EXTRACTED INFORMATION START

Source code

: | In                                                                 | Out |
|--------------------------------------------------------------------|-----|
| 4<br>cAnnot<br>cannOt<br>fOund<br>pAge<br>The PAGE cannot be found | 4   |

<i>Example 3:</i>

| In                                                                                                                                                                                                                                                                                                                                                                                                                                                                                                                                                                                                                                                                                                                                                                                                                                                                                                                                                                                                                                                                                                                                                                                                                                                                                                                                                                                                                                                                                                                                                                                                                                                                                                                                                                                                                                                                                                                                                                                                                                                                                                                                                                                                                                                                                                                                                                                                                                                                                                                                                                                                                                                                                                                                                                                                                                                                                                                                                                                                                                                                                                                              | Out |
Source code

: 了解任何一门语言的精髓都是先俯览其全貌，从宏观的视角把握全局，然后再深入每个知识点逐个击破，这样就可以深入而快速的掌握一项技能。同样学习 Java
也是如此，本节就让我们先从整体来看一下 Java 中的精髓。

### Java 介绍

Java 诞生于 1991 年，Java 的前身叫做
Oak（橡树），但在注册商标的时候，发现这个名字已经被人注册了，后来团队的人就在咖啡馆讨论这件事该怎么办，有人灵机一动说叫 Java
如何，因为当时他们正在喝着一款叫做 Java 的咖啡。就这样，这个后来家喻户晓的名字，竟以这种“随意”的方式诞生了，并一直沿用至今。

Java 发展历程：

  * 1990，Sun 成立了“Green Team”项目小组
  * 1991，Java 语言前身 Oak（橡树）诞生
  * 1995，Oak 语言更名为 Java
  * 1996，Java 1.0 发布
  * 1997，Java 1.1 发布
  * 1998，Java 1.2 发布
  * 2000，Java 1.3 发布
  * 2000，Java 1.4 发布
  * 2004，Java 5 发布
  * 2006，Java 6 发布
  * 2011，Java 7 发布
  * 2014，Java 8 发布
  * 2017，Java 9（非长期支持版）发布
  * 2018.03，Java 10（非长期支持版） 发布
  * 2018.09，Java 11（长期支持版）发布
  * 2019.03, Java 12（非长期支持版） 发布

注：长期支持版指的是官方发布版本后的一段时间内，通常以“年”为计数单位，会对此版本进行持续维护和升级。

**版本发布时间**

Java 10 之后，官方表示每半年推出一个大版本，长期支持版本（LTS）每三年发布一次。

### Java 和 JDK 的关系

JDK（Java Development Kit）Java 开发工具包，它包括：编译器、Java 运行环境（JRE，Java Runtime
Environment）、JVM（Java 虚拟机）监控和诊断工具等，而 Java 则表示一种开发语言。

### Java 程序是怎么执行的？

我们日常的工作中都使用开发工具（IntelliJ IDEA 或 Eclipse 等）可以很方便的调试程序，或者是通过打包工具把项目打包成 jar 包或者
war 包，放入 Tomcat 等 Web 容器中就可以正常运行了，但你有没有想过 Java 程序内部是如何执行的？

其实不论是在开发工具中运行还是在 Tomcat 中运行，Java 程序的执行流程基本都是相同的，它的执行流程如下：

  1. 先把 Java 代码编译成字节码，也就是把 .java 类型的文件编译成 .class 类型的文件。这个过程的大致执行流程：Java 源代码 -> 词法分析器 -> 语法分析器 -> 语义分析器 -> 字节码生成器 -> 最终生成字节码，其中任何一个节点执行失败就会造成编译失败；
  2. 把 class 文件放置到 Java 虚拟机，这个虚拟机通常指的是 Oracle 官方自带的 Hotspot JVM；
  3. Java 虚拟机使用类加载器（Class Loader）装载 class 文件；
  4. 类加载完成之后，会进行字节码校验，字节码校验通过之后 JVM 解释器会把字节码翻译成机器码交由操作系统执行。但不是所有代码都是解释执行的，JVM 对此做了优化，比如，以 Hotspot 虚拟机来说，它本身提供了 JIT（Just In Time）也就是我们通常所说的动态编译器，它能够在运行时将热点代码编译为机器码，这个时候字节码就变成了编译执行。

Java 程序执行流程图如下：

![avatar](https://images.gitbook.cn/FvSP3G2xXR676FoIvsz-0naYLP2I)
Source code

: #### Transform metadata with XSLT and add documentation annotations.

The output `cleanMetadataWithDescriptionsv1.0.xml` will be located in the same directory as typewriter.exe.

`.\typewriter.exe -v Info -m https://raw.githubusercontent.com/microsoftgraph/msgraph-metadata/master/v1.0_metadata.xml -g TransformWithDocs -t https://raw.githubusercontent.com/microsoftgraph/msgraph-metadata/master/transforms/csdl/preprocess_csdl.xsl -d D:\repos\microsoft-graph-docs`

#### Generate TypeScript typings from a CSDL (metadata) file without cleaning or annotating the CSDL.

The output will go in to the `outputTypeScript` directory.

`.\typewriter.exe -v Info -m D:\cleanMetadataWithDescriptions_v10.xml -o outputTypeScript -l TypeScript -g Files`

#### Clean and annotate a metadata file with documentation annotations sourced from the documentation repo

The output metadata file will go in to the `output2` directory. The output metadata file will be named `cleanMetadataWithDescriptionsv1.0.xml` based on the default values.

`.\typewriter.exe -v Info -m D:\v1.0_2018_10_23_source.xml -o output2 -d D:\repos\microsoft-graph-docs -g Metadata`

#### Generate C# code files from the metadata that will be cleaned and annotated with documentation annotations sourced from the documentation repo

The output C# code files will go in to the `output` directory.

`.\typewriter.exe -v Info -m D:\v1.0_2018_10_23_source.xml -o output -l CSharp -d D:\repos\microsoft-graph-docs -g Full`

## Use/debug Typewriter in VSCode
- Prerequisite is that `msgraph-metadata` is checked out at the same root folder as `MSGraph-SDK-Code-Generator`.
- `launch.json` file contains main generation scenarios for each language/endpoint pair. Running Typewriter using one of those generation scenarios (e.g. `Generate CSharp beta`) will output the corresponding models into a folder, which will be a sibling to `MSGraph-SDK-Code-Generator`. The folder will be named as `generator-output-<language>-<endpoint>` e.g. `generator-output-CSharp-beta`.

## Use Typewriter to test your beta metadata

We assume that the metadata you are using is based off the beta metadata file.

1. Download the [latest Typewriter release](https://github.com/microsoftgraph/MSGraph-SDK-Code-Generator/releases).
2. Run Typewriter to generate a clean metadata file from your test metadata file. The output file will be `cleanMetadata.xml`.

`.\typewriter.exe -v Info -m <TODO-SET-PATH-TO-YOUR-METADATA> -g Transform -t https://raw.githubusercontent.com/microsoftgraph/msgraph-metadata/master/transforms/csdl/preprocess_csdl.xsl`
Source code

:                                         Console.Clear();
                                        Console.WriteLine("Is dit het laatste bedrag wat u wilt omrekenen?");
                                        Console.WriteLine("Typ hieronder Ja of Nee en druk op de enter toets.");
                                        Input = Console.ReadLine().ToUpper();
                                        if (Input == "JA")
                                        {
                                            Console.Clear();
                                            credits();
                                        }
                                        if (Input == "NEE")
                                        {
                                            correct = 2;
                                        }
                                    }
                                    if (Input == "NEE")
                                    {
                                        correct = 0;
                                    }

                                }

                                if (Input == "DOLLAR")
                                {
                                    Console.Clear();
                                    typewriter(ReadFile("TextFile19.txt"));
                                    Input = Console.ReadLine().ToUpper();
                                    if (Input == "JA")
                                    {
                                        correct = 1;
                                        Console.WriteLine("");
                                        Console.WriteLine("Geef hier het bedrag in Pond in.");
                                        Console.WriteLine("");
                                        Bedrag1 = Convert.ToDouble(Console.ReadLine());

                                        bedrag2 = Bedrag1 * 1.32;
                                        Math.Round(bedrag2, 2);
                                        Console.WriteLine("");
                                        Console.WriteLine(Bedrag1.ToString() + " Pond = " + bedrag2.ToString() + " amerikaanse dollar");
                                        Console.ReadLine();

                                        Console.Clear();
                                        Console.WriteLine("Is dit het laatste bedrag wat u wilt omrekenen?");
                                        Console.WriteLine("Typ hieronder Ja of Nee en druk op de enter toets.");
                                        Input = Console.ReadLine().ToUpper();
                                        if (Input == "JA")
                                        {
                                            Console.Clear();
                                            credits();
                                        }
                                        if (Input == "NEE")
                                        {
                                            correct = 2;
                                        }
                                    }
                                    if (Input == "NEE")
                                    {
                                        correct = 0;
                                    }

EXTRACTED INFORMATION END

**EXERCISE DETAILS**
Please find each line above that contains the string "Clear" and copy those lines out.

**RESPONSE BELOW**
:                                         Console.Clear();
                                            Console.Clear();
                                    Console.Clear();
                                        Console.Clear();
                                            Console.Clear();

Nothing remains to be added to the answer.